Information shown

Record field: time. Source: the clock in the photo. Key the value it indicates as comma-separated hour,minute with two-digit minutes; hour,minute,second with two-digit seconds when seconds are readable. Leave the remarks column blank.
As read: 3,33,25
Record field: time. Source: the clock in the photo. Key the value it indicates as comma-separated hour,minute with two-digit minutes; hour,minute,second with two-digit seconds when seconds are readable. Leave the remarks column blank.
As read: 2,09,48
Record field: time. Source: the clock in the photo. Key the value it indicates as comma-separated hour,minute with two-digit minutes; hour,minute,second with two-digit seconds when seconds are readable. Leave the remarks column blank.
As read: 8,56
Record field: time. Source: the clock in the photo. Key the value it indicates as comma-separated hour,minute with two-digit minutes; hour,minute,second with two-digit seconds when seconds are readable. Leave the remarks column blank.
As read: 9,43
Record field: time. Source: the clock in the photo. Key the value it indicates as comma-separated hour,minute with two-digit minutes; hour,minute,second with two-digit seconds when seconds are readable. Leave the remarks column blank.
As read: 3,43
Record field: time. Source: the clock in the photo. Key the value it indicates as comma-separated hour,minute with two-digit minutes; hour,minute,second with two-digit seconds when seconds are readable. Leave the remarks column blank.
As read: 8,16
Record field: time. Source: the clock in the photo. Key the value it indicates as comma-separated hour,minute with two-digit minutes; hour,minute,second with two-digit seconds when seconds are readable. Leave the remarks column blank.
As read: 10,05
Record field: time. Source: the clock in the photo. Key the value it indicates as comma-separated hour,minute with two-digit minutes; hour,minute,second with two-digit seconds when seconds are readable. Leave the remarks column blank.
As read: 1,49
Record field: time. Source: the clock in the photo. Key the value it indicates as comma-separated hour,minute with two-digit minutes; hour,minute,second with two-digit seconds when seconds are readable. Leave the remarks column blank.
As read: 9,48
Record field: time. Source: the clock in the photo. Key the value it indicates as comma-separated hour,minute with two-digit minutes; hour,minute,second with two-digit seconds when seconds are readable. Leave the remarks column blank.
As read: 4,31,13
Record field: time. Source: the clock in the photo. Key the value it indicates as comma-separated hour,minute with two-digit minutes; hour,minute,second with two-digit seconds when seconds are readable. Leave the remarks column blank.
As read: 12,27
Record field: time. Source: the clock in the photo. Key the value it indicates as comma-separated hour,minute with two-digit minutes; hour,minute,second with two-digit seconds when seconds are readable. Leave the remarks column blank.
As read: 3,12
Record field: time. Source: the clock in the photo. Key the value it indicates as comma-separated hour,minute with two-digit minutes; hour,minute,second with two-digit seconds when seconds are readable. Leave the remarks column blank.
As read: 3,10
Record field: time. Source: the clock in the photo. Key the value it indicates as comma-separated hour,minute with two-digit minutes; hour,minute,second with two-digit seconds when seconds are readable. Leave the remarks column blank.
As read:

Problem requirements
Rewrite all of the material above, changing each "remarks column" to "comments field" and keeping everything else the same.

Exercise output
Record field: time. Source: the clock in the photo. Key the value it indicates as comma-separated hour,minute with two-digit minutes; hour,minute,second with two-digit seconds when seconds are readable. Leave the comments field blank.
As read: 3,33,25
Record field: time. Source: the clock in the photo. Key the value it indicates as comma-separated hour,minute with two-digit minutes; hour,minute,second with two-digit seconds when seconds are readable. Leave the comments field blank.
As read: 2,09,48
Record field: time. Source: the clock in the photo. Key the value it indicates as comma-separated hour,minute with two-digit minutes; hour,minute,second with two-digit seconds when seconds are readable. Leave the comments field blank.
As read: 8,56
Record field: time. Source: the clock in the photo. Key the value it indicates as comma-separated hour,minute with two-digit minutes; hour,minute,second with two-digit seconds when seconds are readable. Leave the comments field blank.
As read: 9,43
Record field: time. Source: the clock in the photo. Key the value it indicates as comma-separated hour,minute with two-digit minutes; hour,minute,second with two-digit seconds when seconds are readable. Leave the comments field blank.
As read: 3,43
Record field: time. Source: the clock in the photo. Key the value it indicates as comma-separated hour,minute with two-digit minutes; hour,minute,second with two-digit seconds when seconds are readable. Leave the comments field blank.
As read: 8,16
Record field: time. Source: the clock in the photo. Key the value it indicates as comma-separated hour,minute with two-digit minutes; hour,minute,second with two-digit seconds when seconds are readable. Leave the comments field blank.
As read: 10,05
Record field: time. Source: the clock in the photo. Key the value it indicates as comma-separated hour,minute with two-digit minutes; hour,minute,second with two-digit seconds when seconds are readable. Leave the comments field blank.
As read: 1,49
Record field: time. Source: the clock in the photo. Key the value it indicates as comma-separated hour,minute with two-digit minutes; hour,minute,second with two-digit seconds when seconds are readable. Leave the comments field blank.
As read: 9,48
Record field: time. Source: the clock in the photo. Key the value it indicates as comma-separated hour,minute with two-digit minutes; hour,minute,second with two-digit seconds when seconds are readable. Leave the comments field blank.
As read: 4,31,13
Record field: time. Source: the clock in the photo. Key the value it indicates as comma-separated hour,minute with two-digit minutes; hour,minute,second with two-digit seconds when seconds are readable. Leave the comments field blank.
As read: 12,27
Record field: time. Source: the clock in the photo. Key the value it indicates as comma-separated hour,minute with two-digit minutes; hour,minute,second with two-digit seconds when seconds are readable. Leave the comments field blank.
As read: 3,12
Record field: time. Source: the clock in the photo. Key the value it indicates as comma-separated hour,minute with two-digit minutes; hour,minute,second with two-digit seconds when seconds are readable. Leave the comments field blank.
As read: 3,10
Record field: time. Source: the clock in the photo. Key the value it indicates as comma-separated hour,minute with two-digit minutes; hour,minute,second with two-digit seconds when seconds are readable. Leave the comments field blank.
As read:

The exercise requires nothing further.